▶ Extrait du document:

· · · · ·

L’élève ne sera pas abandonné à la fin de sa scolarité. «Nous avons une expertise pour l’enseignement secondaire, mais aussi pour la transition vers la profession. Il s’agit de préparer l’élève à intégrer le marché du travail, et pas dans des ateliers protégés», insiste le directeur du CDV.

Épidémie de myopie

L’enseignement non formel (sportif, culturel, musical) est également valorisé au CDV. Sydney Loes est pédagogue sportif. Il accompagne les enfants atteints de déficience visuelle dans leurs cours de sport à l’école ou au sein des clubs, et collabore avec les institutions sportives nationales dans le but d’élaborer des concepts et d’organiser des cours accessibles.

«C’est très intéressant de combiner la pédagogie spécialisée et le domaine des sciences sportives», témoigne le jeune homme. «Il faut garantir un cours accessible pour les enfants, ce qui signifie par exemple utiliser du matériel contrasté, faire attention à leur positionnement, en veillant notamment à ce qu’ils soient exposés à la lumière, face à des fenêtres… Évidemment, tout n’est pas possible : quand une classe joue au foot, je travaille individuellement avec l’élève, qui peut aussi s’entraîner avec un ballon émettant des sons.»

D’après l’Organisation mondiale de la santé (OMS), au niveau mondial, les principales causes de déficience visuelle sont la dégénérescence maculaire liée à l’âge, la cataracte, la rétinopathie diabétique, le glaucome et les erreurs de réfraction (la forme de l’œil ou la cornée) non corrigées. Des études ont montré que des facteurs environnementaux ont un impact non négligeable sur les troubles visuels.

· · · · ·

▶ Données brutes:
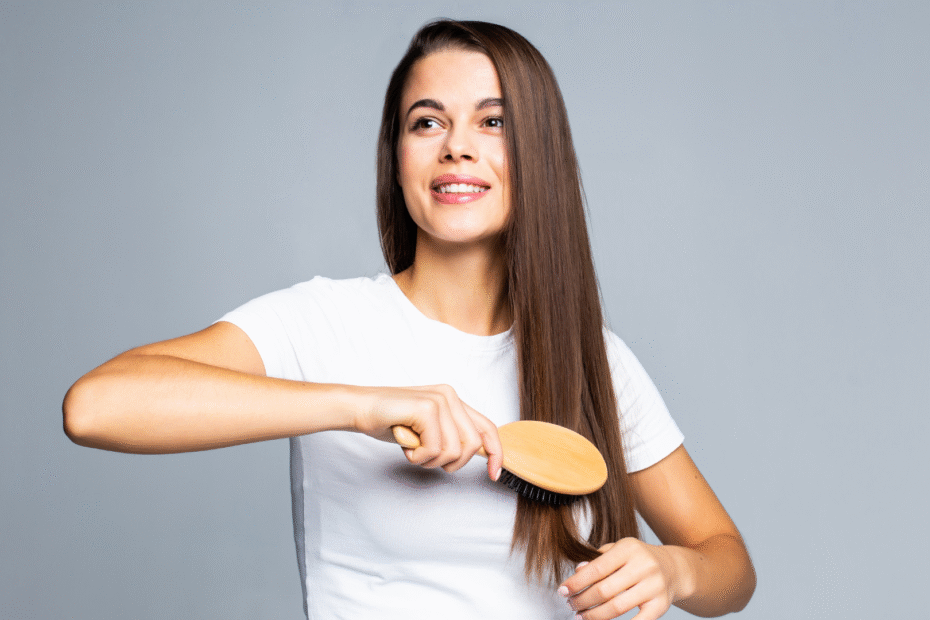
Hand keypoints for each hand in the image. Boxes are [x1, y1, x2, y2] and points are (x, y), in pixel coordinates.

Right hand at [352, 384, 503, 480]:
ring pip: (454, 450)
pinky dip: (417, 455)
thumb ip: (450, 436)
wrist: (359, 408)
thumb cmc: (390, 421)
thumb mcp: (427, 431)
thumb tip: (476, 454)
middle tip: (426, 458)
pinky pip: (434, 448)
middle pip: (473, 445)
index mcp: (454, 400)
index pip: (487, 428)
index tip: (494, 475)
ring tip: (412, 448)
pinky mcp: (427, 407)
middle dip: (451, 463)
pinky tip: (405, 444)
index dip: (495, 454)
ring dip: (429, 460)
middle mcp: (450, 396)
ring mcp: (440, 400)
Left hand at [559, 538, 687, 619]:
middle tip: (571, 605)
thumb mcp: (618, 550)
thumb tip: (577, 571)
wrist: (672, 568)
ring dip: (594, 615)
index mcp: (629, 548)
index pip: (596, 569)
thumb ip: (597, 559)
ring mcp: (654, 587)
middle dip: (582, 601)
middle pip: (604, 590)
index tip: (562, 591)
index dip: (576, 582)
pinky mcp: (660, 605)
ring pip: (617, 608)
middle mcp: (644, 566)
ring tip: (581, 616)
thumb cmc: (638, 559)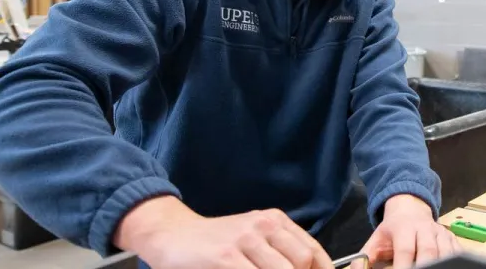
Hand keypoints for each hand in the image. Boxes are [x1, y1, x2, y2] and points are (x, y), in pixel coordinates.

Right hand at [115, 195, 330, 268]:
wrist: (172, 234)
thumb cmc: (216, 242)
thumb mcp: (253, 237)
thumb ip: (279, 251)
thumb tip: (308, 268)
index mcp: (275, 221)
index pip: (313, 251)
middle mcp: (263, 226)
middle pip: (301, 263)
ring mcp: (244, 240)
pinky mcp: (225, 257)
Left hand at [359, 195, 459, 268]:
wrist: (410, 208)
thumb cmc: (392, 229)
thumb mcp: (375, 240)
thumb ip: (364, 258)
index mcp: (404, 228)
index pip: (405, 249)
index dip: (404, 266)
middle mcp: (424, 229)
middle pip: (429, 251)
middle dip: (426, 267)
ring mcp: (439, 232)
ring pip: (446, 251)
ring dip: (442, 265)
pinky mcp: (450, 237)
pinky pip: (457, 251)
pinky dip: (455, 260)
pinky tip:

· · · · ·

▶ Consignes:
[1] D'après l'OMS citée dans l'extrait, quelles sont les principales causes de déficience visuelle au niveau mondial ?
[2] Restituez sans modification le passage de l'extrait qui commence aux mots «Épidémie de myopie» et s'arrête après les mots «des cours accessibles.».

▶ Corrigé:
[1]
- la dégénérescence maculaire liée à l'âge
- la cataracte
- la rétinopathie diabétique
- le glaucome
- les erreurs de réfraction (la forme de l'œil ou la cornée) non corrigées

[2]
Épidémie de myopie

L’enseignement non formel (sportif, culturel, musical) est également valorisé au CDV. Sydney Loes est pédagogue sportif. Il accompagne les enfants atteints de déficience visuelle dans leurs cours de sport à l’école ou au sein des clubs, et collabore avec les institutions sportives nationales dans le but d’élaborer des concepts et d’organiser des cours accessibles.